Whatever source you chose to use when publishing to Postach.io, it’s important to understand the value of tags and how they influence the way content is displayed on your site.

“Published" tag

In Evernote, the “published" tag simply tells Evernote to post content to Postach.io.

“Page" tag

In Evernote, to create a static page, tag it “page".

When you tag a post with ‘page’, you are creating a new static page - this is not a new stream of content, but rather a single post accessible from the main page. This is useful if you want to create an “About Me" or “Contact" page for your site. You may also want to feature your best work within individual static pages to make them easy to find.

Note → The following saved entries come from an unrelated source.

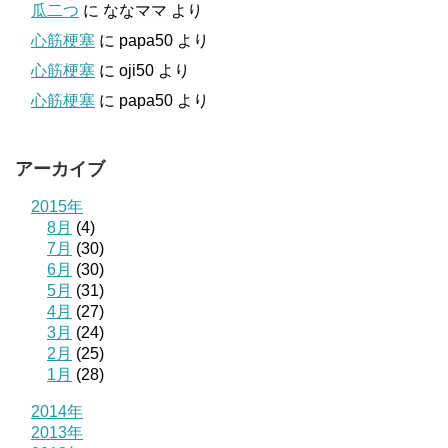
瓜二つ
に
ななママ
より
心筋梗塞
に
papa50
より
心筋梗塞
に
oji50
より
心筋梗塞
に
papa50
より
アーカイブ
2015年
8月
(4)
7月
(30)
6月
(30)
5月
(31)
4月
(27)
3月
(24)
2月
(25)
1月
(28)
2014年
2013年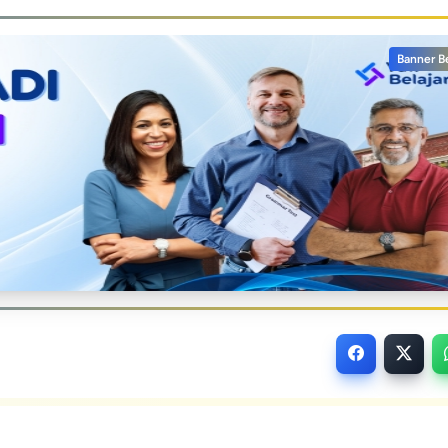
Banner B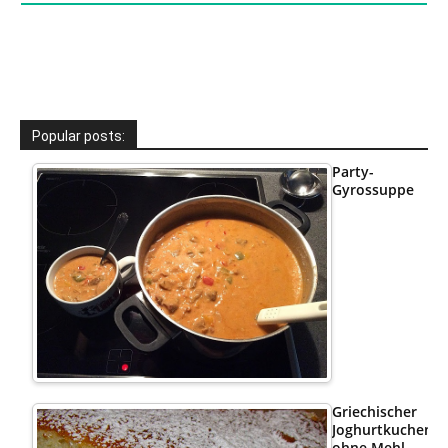
Popular posts:
Party-
Gyrossuppe
Griechischer
Joghurtkuchen
ohne Mehl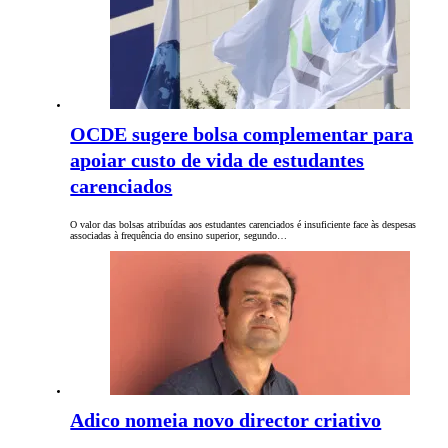
OCDE sugere bolsa complementar para
apoiar custo de vida de estudantes
carenciados
O valor das bolsas atribuídas aos estudantes carenciados é insuficiente face às despesas
associadas à frequência do ensino superior, segundo…
Adico nomeia novo director criativo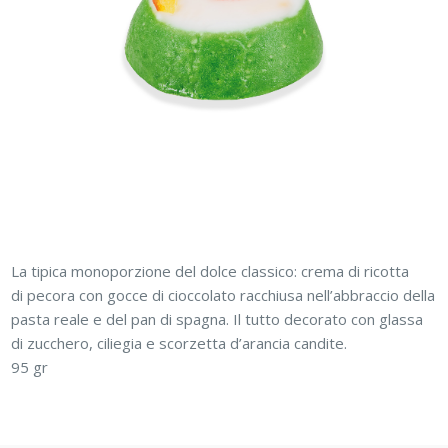
La tipica monoporzione del dolce classico: crema di ricotta
di pecora con gocce di cioccolato racchiusa nell’abbraccio della
pasta reale e del pan di spagna. Il tutto decorato con glassa
di zucchero, ciliegia e scorzetta d’arancia candite.
95 gr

The title of a post tagged with ‘page' will appear on your site's navigation bar along with ‘blog’, which acts as the default title for your site's home page (this can be changed to another name from within your site’s source code).

Using Tags As Categories

To create a list of posts by category in your site, simply tag a number of posts with the same tag. You’ll be able to see the list of posts at - your site.com/tag/tag-name - for more information about integrating this with your site navigation, follow these steps.

Search Engine Optimization

As a part a post’s metadata, tags do have a legitimate influence on SEO. With that being said, it’s important that you use tags that actually match the keywords used in your posts. If they are not relevant to the content within the post, these tags could actually have a negative effect on your SEO.


In order to make it easy to find new content, Discover acts as a real time feed to showcase posts created by other Postach.io users. The sub categories of Discover currently include #food, #travel, #education, #design #technology. If your post contains any one of these tags, it will show up within the correlating section. This will help other users find content relevant to their interests.

Remember: don’t use tags that don’t relate to your content.